Development

If Your Employees Aren’t Excited For Training, You’re Doing It Wrong

Written by Grovo

Employees sure hate training, don’t they? In nearly every report we see on workplace skills development, employees and managers alike say that training programs burden their victims far more than they help.

It’s frustrating to hear when employees don’t see the value in training. A culture of good workplace skills development is one of the best perks an employee can enjoy. And they do recognize that—there’s no employee in the world who doesn’t want to get better at their job and improve their career. If your workers loathe the very threat of training, it’s not because they’re uninterested in learning; it’s because you’re doing it wrong. Luckily, it’s easy to design a program that works better.

Employees often have good reasons for disliking training. If a company requires its workers to undergo regulator-mandated education with more of an eye towards checking off a box than the efficacy of the exercise, there’s a pretty good chance that the workers will sense that. It’s easy to identify where that type of training goes awry: the goal is compliance rather than learning. It’s harder to diagnose what’s wrong when the company genuinely wants to enable skills development. Professor Robert O. Brinkerhoff famously reported that a true “transfer of knowledge” is realized for only 15% of all training participants. We hear often about the “roller coaster effect,” which refers to the short life span of newly learned skills. According to Dr. Eduardo Salas, an expert on organizational training, 90% of new skills are lost within a year of learning them. The training status quo is not efficient for managers, and it’s not working for employees.

When training does work—surprise! Employees want more of it. People don’t dislike training, they dislike wasting time without learning. Getting results means everything to an office training program. Trainees need to see the positive impact of training in order for a true cultural shift to happen. “Trainees who perceive training as useful and valuable are far more likely to apply new competencies in the workplace,” says Dr. Salas.

An easy way to make training’s gains visible is to initiate the process by identifying concrete performance indicators that the program will improve. That way, learners have ready evidence of their progress, which not only motivates them to continue training, but actually helps the learning mechanism within their brains. From a cognitive perspective, the mental process of consolidation is aided when new information forms neural connections to other, existing knowledge. It’s why we at Grovo design our micro lessons to place content in a wider context, which we call the “story” element of microlearning. Tangible job improvement provides just that kind of context, so it helps retention.

Unfortunately, most training doesn’t take direct results into account. It talks at learners, not with them, by moving at a pace that’s either too fast or too slow. It doesn’t make clear how a new skill will help their job performance, partly because it’s delivered at a time when they’re not in need of it. Just-in-time training, by contrast, is learning that the employee seeks out at the point of need. When you’re wondering how to do something, there’s little in the world as helpful as finding that answer. It also moves at the learner’s pace. With a just-in-time microlearning training program, it’s basically impossible for learners to feel overwhelmed. This means a lighter cognitive load, more retention, and more satisfaction with the training process.
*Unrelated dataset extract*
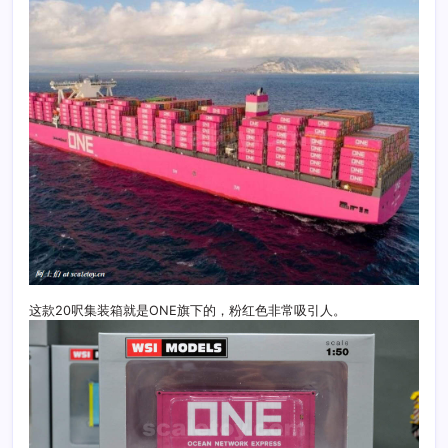
这款20呎集装箱就是ONE旗下的，粉红色非常吸引人。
Imagine how fun physical exercise would be if it never made you feel any healthier or any fitter. How many people would choose to do it? The same dilemma faces the majority of training rolled out by large organizations. Employees hate training not because they don’t like learning, but because they’re often not doing any learning. Antipathy to workplace training says more about the way the content is being delivered to them than it does about the learners. If your employees roll their eyes whenever forced to submit to continued education, you can at least take solace in the fact that you’re far from alone. But there’s a better way. When training works, it works for everybody.